La Virgin de Los Sicaros- Colombian Wars

This week, in class, we watched a film that focused on two very different men and their encounters with the local mafia. This movie was typical of the theme that has seemingly been in the majority of the movies that we have watched this semester, the absence of order and prevalence of violence within Latin America. In La Virgen de Los Sicaros, the absence of government led to drug wars between rival gangs and the deaths of many young latinos. Matard-Bonucci came up with a hypothesis to explain the rise of mafia power in regions, and his hypothesis helps to explain the problem that has been recurring throughout our films. Matard-Bonucci believes there are four reasons for the rise of mafia power. Bonucci believes that mafia power can be explained by the lack of government, ” the nation-state has not established a firm presence in certain regions and local forces contest an exclusionary power,”(Vargas, 107). Bonucci hit the nail right on the head becuase there was little to no government presence in La Virgin de Los Sicaros. The young men in the movie, Alexis and Wilmar, seemingly started war on the streets without any reprocussions from law enforcement. When Alexis was able to kill two men on the train and then escape imprisonment, the hypothesis of Bonucci was realised. The government of Colombia was unable to, “control territory and exercise a monopoly of force in both the city and the government,” (Vargas,107). The inability of the government and police force to exercise authority over all of the Colombian territory led to violence between local mafias.
The movie showed the effects of the mafia wars throughout Colombia with numerous murders occuring throughout the film. Hylton writes, ” Political and criminal violence fed into one another, and homicide became the leading cause of death among males,” (Hylton, 65). As seen in this weeks movie and other movies we have watched, no government control has left many peoples under the thumb of corruption. These peoples, usually of the lower class like the young men in our movie, are left to a life of violence and drugs in hopes of providing for themselves or surviving. Vargas continues to promote the need for governmental influence in Latin America, “The lack of the legitimate institutions to resolve conflicts and the fact that many of these involved in the drug trade came from lower-class sectors previously denied access to the region’s sources of wealth le to an unprecedented wave of violence,” (Vargas, 113). This is evident in the movie as the two young lovers,Alexis and Wilmar, grasp on to the older gentleman who offers them a place to stay, clothes, and much more.
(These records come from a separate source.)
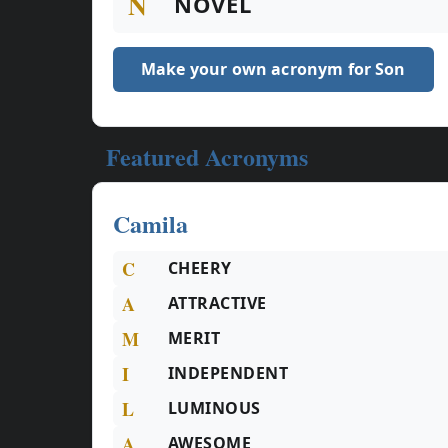
N
NOVEL
Make your own acronym for Son
Featured Acronyms
Camila
C
CHEERY
A
ATTRACTIVE
M
MERIT
I
INDEPENDENT
L
LUMINOUS
A
AWESOME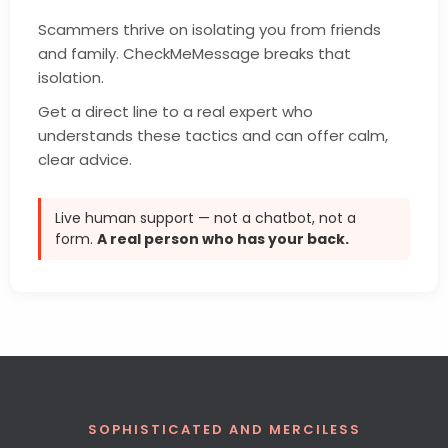
Scammers thrive on isolating you from friends
and family. CheckMeMessage breaks that
isolation.
Get a direct line to a real expert who
understands these tactics and can offer calm,
clear advice.
Live human support — not a chatbot, not a
form.
A real person who has your back.
SOPHISTICATED AND MERCILESS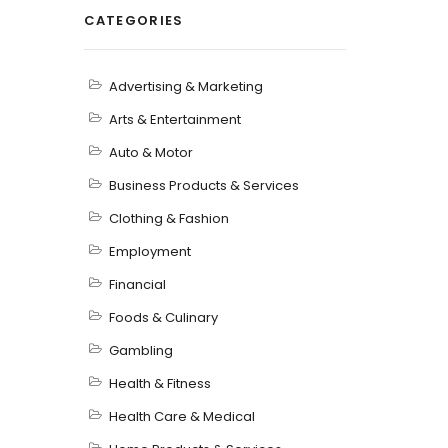
CATEGORIES
Advertising & Marketing
Arts & Entertainment
Auto & Motor
Business Products & Services
Clothing & Fashion
Employment
Financial
Foods & Culinary
Gambling
Health & Fitness
Health Care & Medical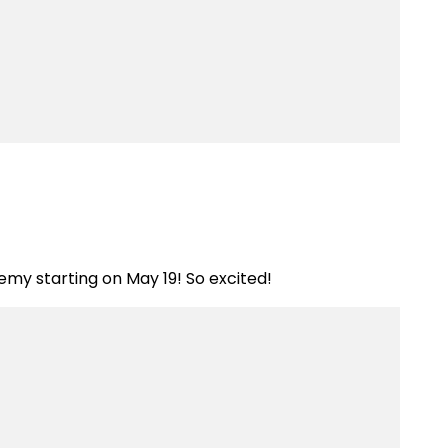
ademy starting on May 19! So excited!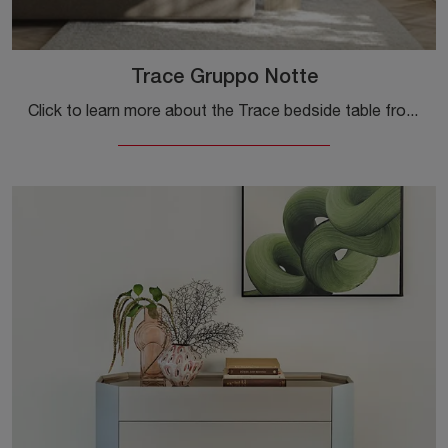
Trace Gruppo Notte
Click to learn more about the Trace bedside table from Gruppo Notte: Colombini Casa's bedside tables and drawers are ideal for modern spaces.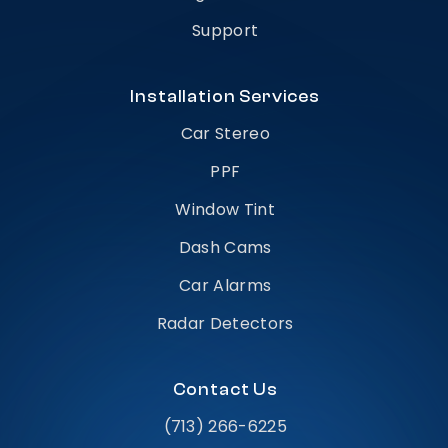
Support
Installation Services
Car Stereo
PPF
Window Tint
Dash Cams
Car Alarms
Radar Detectors
Contact Us
(713) 266-6225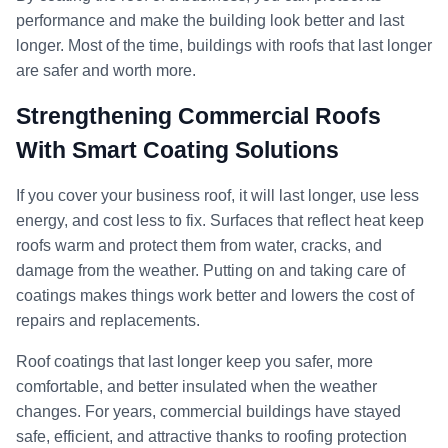
performance and make the building look better and last
longer. Most of the time, buildings with roofs that last longer
are safer and worth more.
Strengthening Commercial Roofs
With Smart Coating Solutions
If you cover your business roof, it will last longer, use less
energy, and cost less to fix. Surfaces that reflect heat keep
roofs warm and protect them from water, cracks, and
damage from the weather. Putting on and taking care of
coatings makes things work better and lowers the cost of
repairs and replacements.
Roof coatings that last longer keep you safer, more
comfortable, and better insulated when the weather
changes. For years, commercial buildings have stayed
safe, efficient, and attractive thanks to roofing protection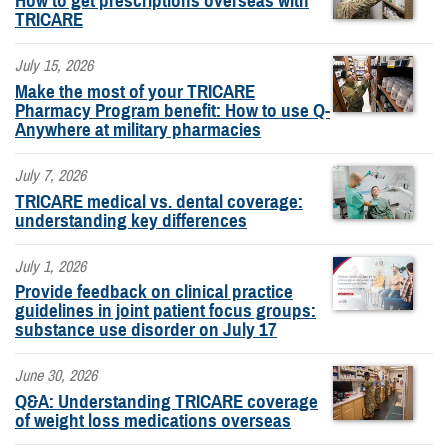
How to get prescriptions overseas with
TRICARE
July 15, 2026
Make the most of your TRICARE
Pharmacy Program benefit: How to use Q-
Anywhere at military pharmacies
July 7, 2026
TRICARE medical vs. dental coverage:
understanding key differences
July 1, 2026
Provide feedback on clinical practice
guidelines in joint patient focus groups:
substance use disorder on July 17
June 30, 2026
Q&A: Understanding TRICARE coverage
of weight loss medications overseas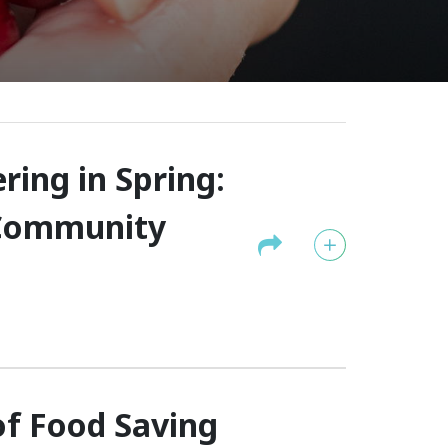
ing in Spring:
 Community
f Food Saving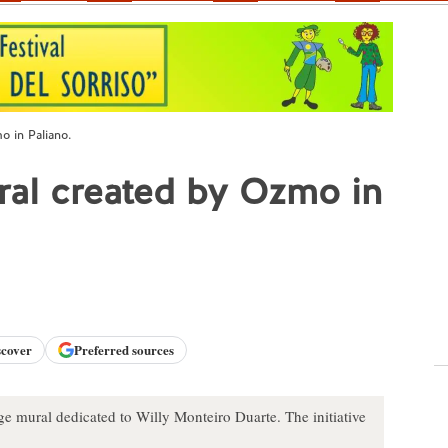
o in Paliano.
ural created by Ozmo in
scover
Preferred sources
rge mural dedicated to Willy Monteiro Duarte. The initiative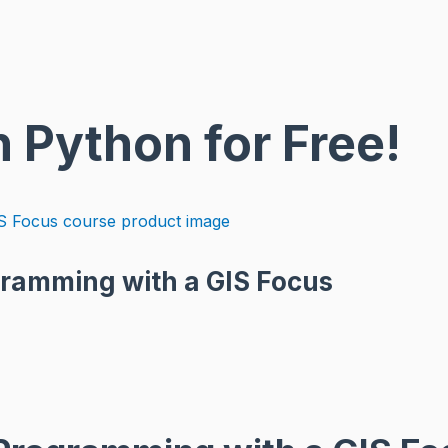
n Python for Free!
gramming with a GIS Focus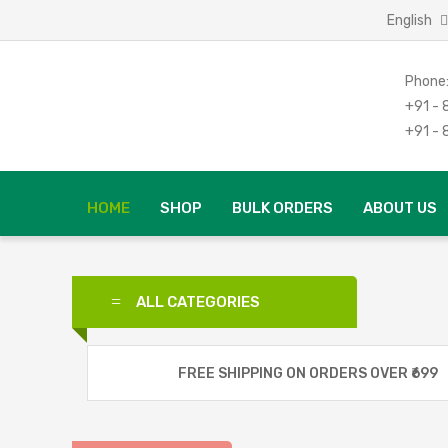
English
Phone
+91 -
+91 -
HOME
SHOP
BULK ORDERS
ABOUT US
ALL CATEGORIES
Good Morning
FREE SHIPPING ON ORDERS OVER ₹699
Spicy Hut
Food Flavor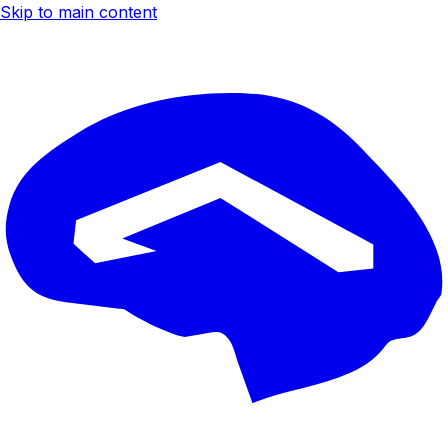
Skip to main content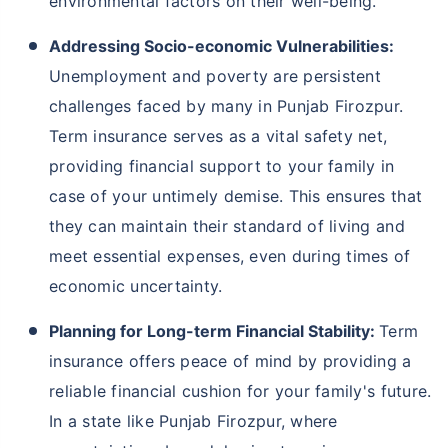
environmental factors on their well-being.
Addressing Socio-economic Vulnerabilities:
Unemployment and poverty are persistent
challenges faced by many in Punjab Firozpur.
Term insurance serves as a vital safety net,
providing financial support to your family in
case of your untimely demise. This ensures that
they can maintain their standard of living and
meet essential expenses, even during times of
economic uncertainty.
Planning for Long-term Financial Stability:
Term
insurance offers peace of mind by providing a
reliable financial cushion for your family's future.
In a state like Punjab Firozpur, where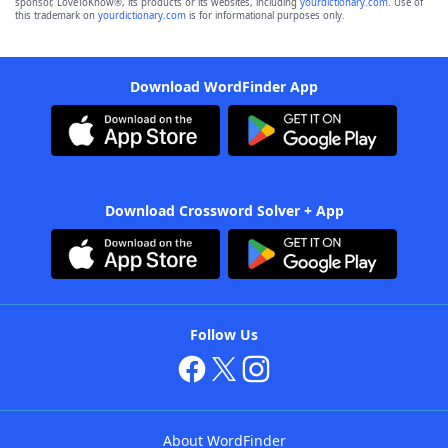
sponsor, LoveToKnow®, its products or its websites, including
yourdictionary.com
. Use of
this trademark on
yourdictionary.com
is for informational purposes only.
Download WordFinder App
Download Crossword Solver + App
Follow Us
About WordFinder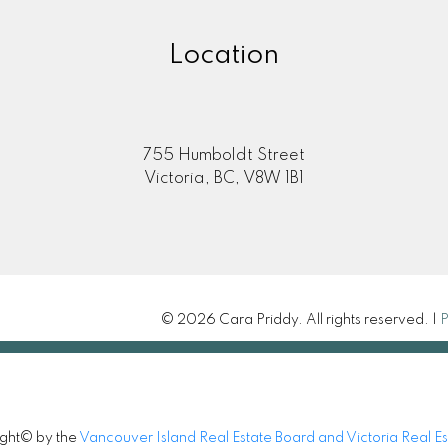
Location
755 Humboldt Street
Victoria, BC, V8W 1B1
© 2026 Cara Priddy. All rights reserved. |
P
ight© by the
Vancouver Island Real Estate Board and Victoria Real E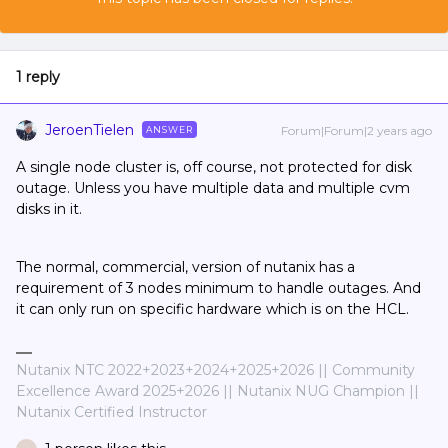
1 reply
JeroenTielen
Forum|Forum|2 years ago
ANSWER
A single node cluster is, off course, not protected for disk
outage. Unless you have multiple data and multiple cvm
disks in it.
The normal, commercial, version of nutanix has a
requirement of 3 nodes minimum to handle outages. And
it can only run on specific hardware which is on the HCL.
Nutanix NTC 2022+2023+2024+2025+2026 || Community
Excellence Award 2025+2026 || Nutanix NUG Champion ||
Nutanix Certified Instructor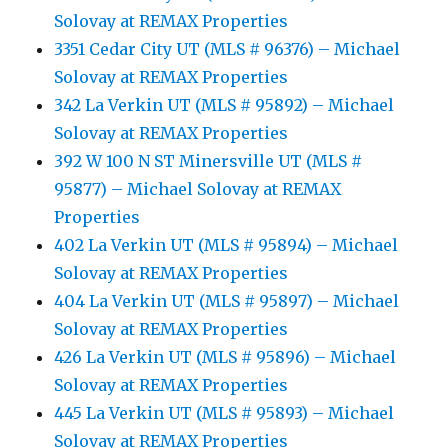
Solovay at REMAX Properties
3351 Cedar City UT (MLS # 96376) – Michael
Solovay at REMAX Properties
342 La Verkin UT (MLS # 95892) – Michael
Solovay at REMAX Properties
392 W 100 N ST Minersville UT (MLS #
95877) – Michael Solovay at REMAX
Properties
402 La Verkin UT (MLS # 95894) – Michael
Solovay at REMAX Properties
404 La Verkin UT (MLS # 95897) – Michael
Solovay at REMAX Properties
426 La Verkin UT (MLS # 95896) – Michael
Solovay at REMAX Properties
445 La Verkin UT (MLS # 95893) – Michael
Solovay at REMAX Properties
The older gentleman soon realizes that the violence that the lower class is subjected to is an unending cycle of death. In one instance, a man kills another man in an attempted robbery, but is later killed in the movie himself. This cycle is also evident when Wilmar kills Alexis but he is soon killed before he can escape the cycle. The underpriviledged classes are under the sway of the mafia and their drug rings. Once the young men find themselves inside the mafia ring, escaping death becomes a near impossibility.